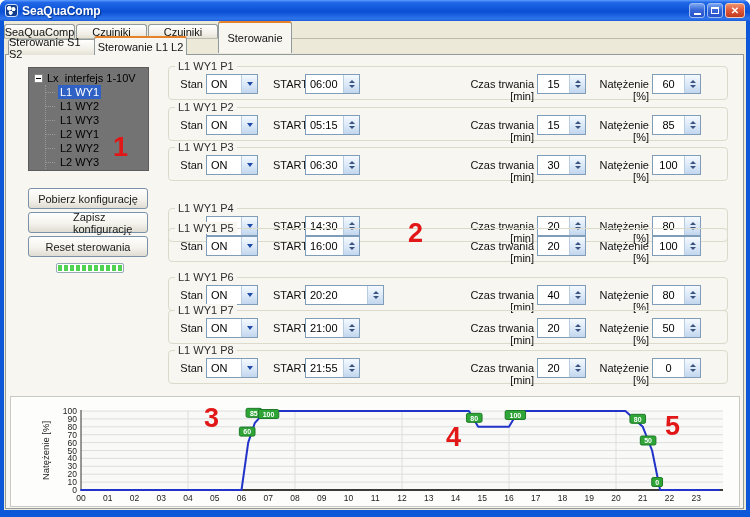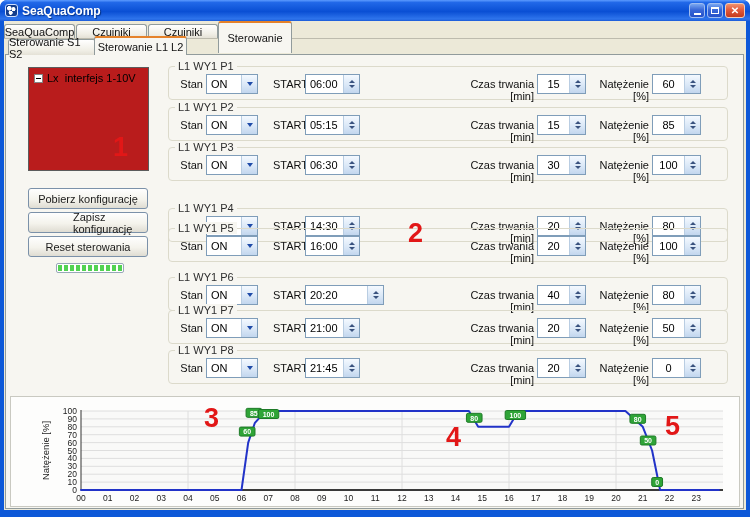--- a/index.html
+++ b/index.html
@@ -36,7 +36,7 @@
   .tabline { position:absolute; left:4px; top:38px; width:742px; height:1px; background:#BDBBAD; }
 
   
-  .treebox { position:absolute; left:28px; top:67px; width:121px; height:104px; background:#b91c1c; border:1px solid #5c5c5c; font-size:11px; }
+  .treebox { position:absolute; left:28px; top:67px; width:121px; height:104px; background:#737373; border:1px solid #5c5c5c; font-size:11px; }
   .tree-root { position:absolute; left:5px; top:4px; display:flex; align-items:center; white-space:pre; }
   .expander { width:9px; height:9px; border:1px solid #848484; background:#fff; margin-right:4px; position:relative; flex:0 0 auto; }
   .expander::after { content:""; position:absolute; left:1px; top:3px; width:5px; height:1px; background:#000; }

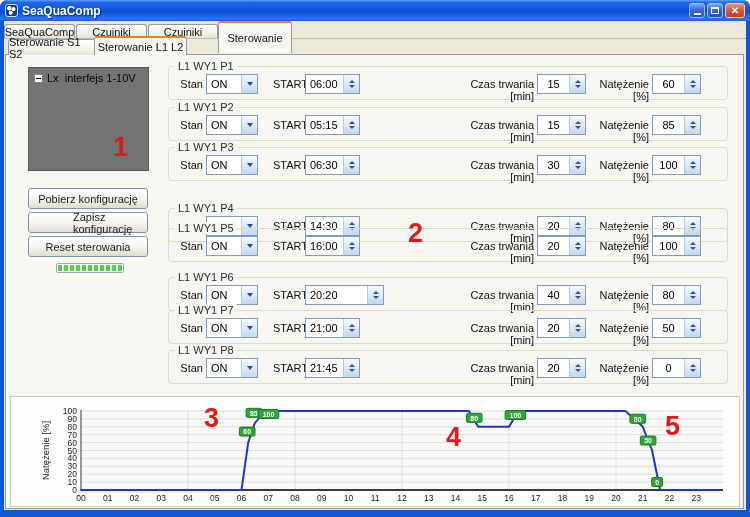--- a/index.html
+++ b/index.html
@@ -114,6 +114,26 @@
       <span class="expander"></span>
       <span>Lx  interfejs 1-10V</span>
     </div>
+    <div class="tree-items" id="treeItems">
+        <div class="tree-item selected">
+          <span>L1 WY1</span>
+        </div>
+        <div class="tree-item">
+          <span>L1 WY2</span>
+        </div>
+        <div class="tree-item">
+          <span>L1 WY3</span>
+        </div>
+        <div class="tree-item">
+          <span>L2 WY1</span>
+        </div>
+        <div class="tree-item">
+          <span>L2 WY2</span>
+        </div>
+        <div class="tree-item">
+          <span>L2 WY3</span>
+        </div>
+      </div>
   </div>
 
   <div id="leftButtons">

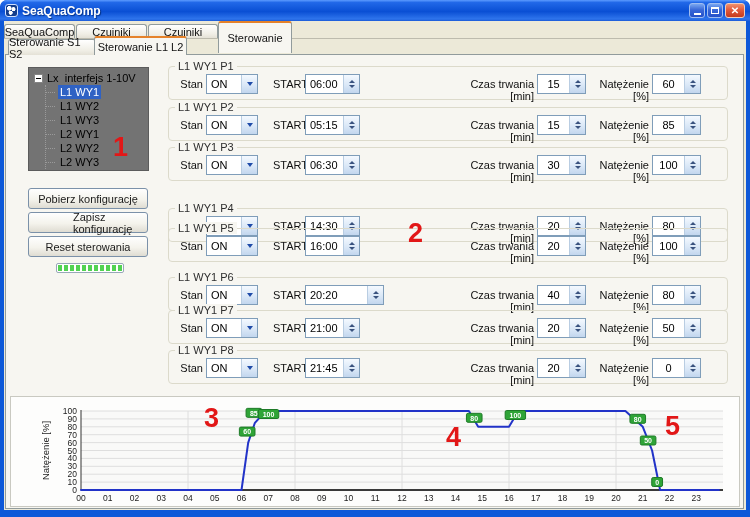--- a/index.html
+++ b/index.html
@@ -395,7 +395,7 @@
         </div>
         <span class="flabel" style="left: 104px; width: 36px;">START</span>
         <div class="ctrl" style="left: 136px; width: 55px;">
-          <span class="val">21:45</span>
+          <span class="val">21:55</span>
           <span class="spincol">
             <span class="tri-up"></span>
             <span class="tri-dn small"></span>

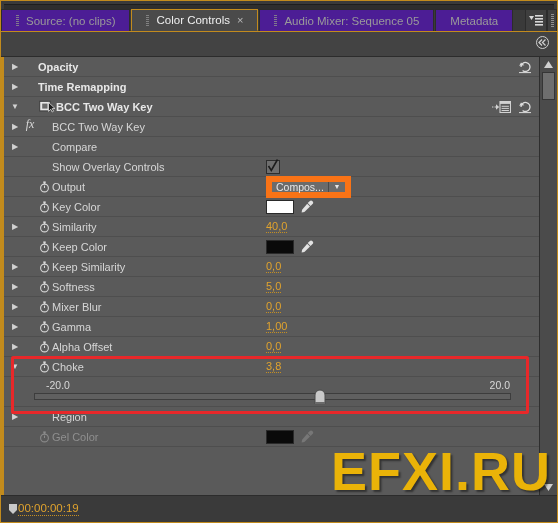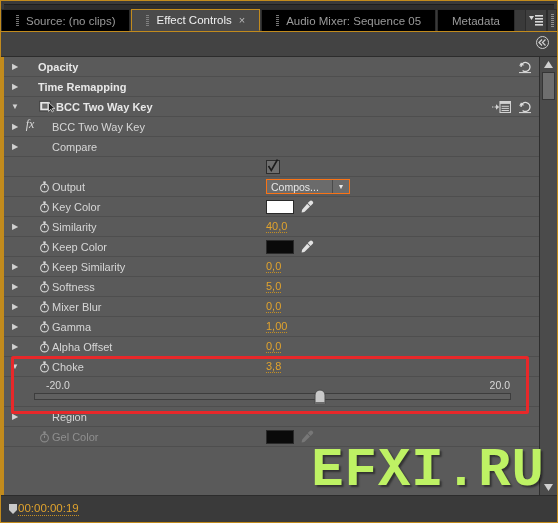--- a/index.html
+++ b/index.html
@@ -43,7 +43,7 @@
     display: flex; align-items: center;
     gap: 5px;
     padding: 0 14px;
-    background: #000000;
+    background: #4c1d95;
     color: #9a9a9a;
     border: 1px solid #2c2c2c;
     border-bottom: none;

■ ■ ■ ■ ■

Work instructions –
Everything in the material except the pictures should be output verbatim.

Output for this task –
--- a/index.html
+++ b/index.html
@@ -36,7 +36,7 @@
   .tabline { position:absolute; left:4px; top:38px; width:742px; height:1px; background:#BDBBAD; }
 
   
-  .treebox { position:absolute; left:28px; top:67px; width:121px; height:104px; background:#b91c1c; border:1px solid #5c5c5c; font-size:11px; }
+  .treebox { position:absolute; left:28px; top:67px; width:121px; height:104px; background:#737373; border:1px solid #5c5c5c; font-size:11px; }
   .tree-root { position:absolute; left:5px; top:4px; display:flex; align-items:center; white-space:pre; }
   .expander { width:9px; height:9px; border:1px solid #848484; background:#fff; margin-right:4px; position:relative; flex:0 0 auto; }
   .expander::after { content:""; position:absolute; left:1px; top:3px; width:5px; height:1px; background:#000; }

--- a/index.html
+++ b/index.html
@@ -114,6 +114,26 @@
       <span class="expander"></span>
       <span>Lx  interfejs 1-10V</span>
     </div>
+    <div class="tree-items" id="treeItems">
+        <div class="tree-item selected">
+          <span>L1 WY1</span>
+        </div>
+        <div class="tree-item">
+          <span>L1 WY2</span>
+        </div>
+        <div class="tree-item">
+          <span>L1 WY3</span>
+        </div>
+        <div class="tree-item">
+          <span>L2 WY1</span>
+        </div>
+        <div class="tree-item">
+          <span>L2 WY2</span>
+        </div>
+        <div class="tree-item">
+          <span>L2 WY3</span>
+        </div>
+      </div>
   </div>
 
   <div id="leftButtons">

--- a/index.html
+++ b/index.html
@@ -395,7 +395,7 @@
         </div>
         <span class="flabel" style="left: 104px; width: 36px;">START</span>
         <div class="ctrl" style="left: 136px; width: 55px;">
-          <span class="val">21:45</span>
+          <span class="val">21:55</span>
           <span class="spincol">
             <span class="tri-up"></span>
             <span class="tri-dn small"></span>

--- a/index.html
+++ b/index.html
@@ -43,7 +43,7 @@
     display: flex; align-items: center;
     gap: 5px;
     padding: 0 14px;
-    background: #000000;
+    background: #4c1d95;
     color: #9a9a9a;
     border: 1px solid #2c2c2c;
     border-bottom: none;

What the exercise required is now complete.